Question

An alpha particle is kept in an electric field of $15 \times 10^{4} NC^{-1}$ . Calculate the force on the particle. An electron is separated from a proton through a distance of $0.53 A$. Calculate electric field at the location of electrons​.

Answer 1

We have an alpha particle having charge equal to twice of that electron. It is placed in an electric field and then electric force is the product of charge and electric field. Distance between electron and proton is given, we can find the electric field due to proton at the location of the electron.

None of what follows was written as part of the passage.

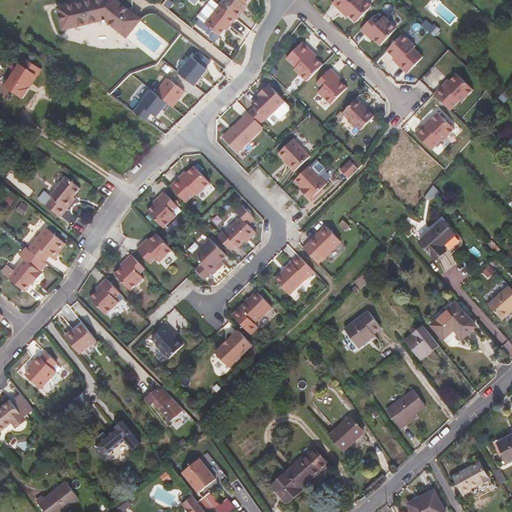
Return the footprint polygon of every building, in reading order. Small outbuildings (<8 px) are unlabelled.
[(87,0),(58,7),(63,29),(105,20),(127,37),(141,19),(116,0),(87,0)] [(224,0),(220,6),(237,19),(238,20),(244,12),(242,10),(249,0),(224,0)] [(350,15),(356,21),(372,5),(366,0),(334,0),(332,3),(342,12),(344,10),(350,15)] [(237,19),(220,6),(213,1),(199,18),(207,24),(206,24),(221,36),(227,29),(230,24),(232,26),(237,19)] [(367,33),(373,39),(380,46),(396,28),(384,16),(380,20),(374,15),(360,30),(365,35),(367,33)] [(402,33),(386,50),(394,57),(398,62),(397,63),(407,74),(423,57),(413,47),(414,45),(402,33)] [(304,83),(320,67),(313,60),(307,55),(309,53),(299,44),(283,61),(293,70),(291,72),(304,83)] [(37,75),(19,63),(4,86),(22,98),(29,88),(27,87),(30,82),(32,83),(37,75)] [(345,90),(337,83),(332,78),(333,76),(327,71),(314,85),(320,91),(316,95),(329,107),(345,90)] [(443,84),(434,94),(435,94),(452,110),(461,100),(463,102),(474,90),(457,73),(450,81),(445,86),(443,84)] [(261,96),(258,99),(251,107),(265,121),(282,103),(266,88),(260,94),(261,96)] [(374,117),(355,100),(343,114),(361,131),(374,117)] [(439,114),(432,121),(427,126),(425,125),(416,134),(433,150),(442,140),(444,142),(456,130),(439,114)] [(236,155),(261,129),(247,116),(233,130),(222,141),(236,155)] [(221,140),(222,141),(233,130),(232,128),(221,140)] [(278,154),(284,160),(288,164),(296,172),(310,158),(293,140),(278,154)] [(309,167),(294,182),(302,190),(305,193),(303,195),(310,201),(327,185),(319,177),(325,171),(315,161),(309,167)] [(359,169),(351,161),(341,171),(349,179),(359,169)] [(170,186),(187,204),(196,195),(198,196),(210,184),(193,167),(186,173),(185,172),(170,186)] [(64,207),(73,195),(80,187),(66,176),(50,195),(52,197),(46,205),(60,216),(67,208),(64,207)] [(178,207),(163,192),(152,203),(154,205),(147,212),(162,228),(176,216),(172,212),(178,207)] [(75,197),(73,195),(64,207),(67,208),(75,197)] [(228,232),(241,245),(244,242),(255,232),(249,225),(255,219),(242,205),(236,211),(242,218),(228,232)] [(417,227),(412,222),(402,231),(407,236),(417,227)] [(454,234),(443,222),(420,242),(435,259),(445,250),(442,246),(454,234)] [(306,249),(321,263),(343,241),(328,226),(306,249)] [(47,227),(29,249),(44,262),(49,256),(53,258),(65,243),(47,227)] [(239,247),(241,245),(228,232),(225,234),(223,232),(218,238),(231,251),(237,245),(239,247)] [(257,234),(255,232),(244,242),(246,244),(257,234)] [(172,249),(156,234),(149,242),(147,240),(137,251),(150,264),(156,259),(160,264),(173,251),(172,249)] [(202,265),(199,268),(208,277),(211,274),(213,275),(222,267),(219,264),(222,261),(227,256),(211,239),(194,256),(202,265)] [(145,270),(131,256),(121,267),(122,268),(115,275),(132,292),(144,280),(140,275),(145,270)] [(291,295),(315,271),(300,256),(276,280),(291,295)] [(8,278),(25,291),(32,283),(35,279),(37,281),(43,274),(24,259),(8,278)] [(208,277),(199,268),(196,270),(205,280),(208,277)] [(365,274),(355,282),(360,289),(369,282),(367,279),(369,278),(365,274)] [(114,300),(120,295),(105,280),(94,291),(96,293),(89,300),(106,317),(118,304),(114,300)] [(511,306),(511,288),(509,285),(488,303),(502,319),(510,312),(509,309),(511,306)] [(272,307),(258,291),(240,308),(233,315),(251,334),(258,327),(254,323),(272,307)] [(475,326),(455,304),(432,325),(444,337),(454,328),(462,338),(475,326)] [(376,323),(363,306),(340,324),(354,343),(364,335),(363,333),(376,323)] [(183,344),(175,336),(170,331),(172,329),(166,323),(151,338),(156,343),(155,345),(168,358),(183,344)] [(68,339),(81,355),(98,341),(85,325),(68,339)] [(439,344),(424,326),(407,340),(422,358),(439,344)] [(231,366),(254,344),(239,329),(217,352),(231,366)] [(58,364),(47,353),(42,359),(41,357),(35,363),(36,364),(26,375),(41,390),(57,373),(53,369),(58,364)] [(168,401),(173,398),(162,387),(157,391),(155,388),(143,398),(150,405),(154,401),(170,421),(179,414),(168,401)] [(425,407),(412,390),(385,410),(399,429),(416,417),(414,414),(425,407)] [(36,411),(22,394),(13,401),(12,400),(0,409),(0,432),(14,423),(17,426),(26,418),(36,411)] [(181,417),(179,414),(170,421),(172,423),(175,424),(180,419),(181,417)] [(363,431),(350,417),(331,435),(343,449),(363,431)] [(27,419),(26,418),(17,426),(19,428),(29,421),(27,419)] [(145,445),(126,421),(116,429),(107,437),(104,432),(95,439),(98,443),(95,446),(105,457),(126,441),(135,453),(145,445)] [(511,435),(499,443),(509,462),(511,460),(511,435)] [(287,470),(302,488),(329,464),(314,447),(287,470)] [(217,467),(210,471),(201,459),(183,473),(202,498),(227,480),(217,467)] [(454,476),(458,484),(462,492),(465,496),(473,491),(472,487),(478,484),(479,486),(490,480),(480,462),(454,476)] [(304,489),(302,488),(287,470),(271,485),(288,503),(304,489)] [(45,511),(63,511),(80,499),(66,482),(45,499),(43,496),(36,501),(45,511)] [(412,511),(444,511),(434,490),(409,503),(412,511)] [(189,511),(206,511),(194,496),(183,505),(189,511)]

Complete step-by-step solution:
Given: Electric field, $E=15 \times 10^{4} NC^{-1}$
Charge on alpha particle, $q = 2e =2 \times 1.6 \times 10^{-19} = 3.2 \times 10^{-19} C$
We have to find the force on a particle. It is given by –
$F=qE$
$\implies F =3.2 \times 10^{-19} \times 15 \times 10^{4}$
$\implies F = 4.8 \times 10^{-14}$ N
Distance between electron and proton, r is $0.53 A$.
Electric field is given by-
$E=\dfrac{K q_{e}}{r^{2}}$
Where, $q_{e}$ is the electron charge.
$q_{e} = 1.6 \times 10^{-19}$
$r = 0.53 \times 10^{-10} m$
$K=9 \times 10^{9} N m^{2} C^{-2}$
After putting all values, we get-
$E=\dfrac{9 \times 10^{9} \times 1.6 \times 10^{-19} }{\left(0.53 \times 10^{-10} \right)^{2}}$
$\implies E = 5.12 \times 10^{11} N C^{-1}$
Hence, the electric force on the particle is $4.8 \times 10^{-14}$ N and the electric field at the location of the electron​ is $5.12 \times 10^{11} N C^{-1}$.

Additional Information: - Lines of force begin from a positive charge and end to a negative charge and Electric lines of force are always perpendicular to the surface of the charged body. Two electric lines of force cannot meet each other. There are no lines of force inside the conductor. The tangent to the line of force indicates the direction of the electric field and electric force.

Note: The significance of repulsion or attraction within charged objects is the electric force. Electric field due to a point charge is pointed away from charge if it is positive, and if it is negative then pointed towards the charge, and its magnitude decreases with the square of inverse the distance from the charge.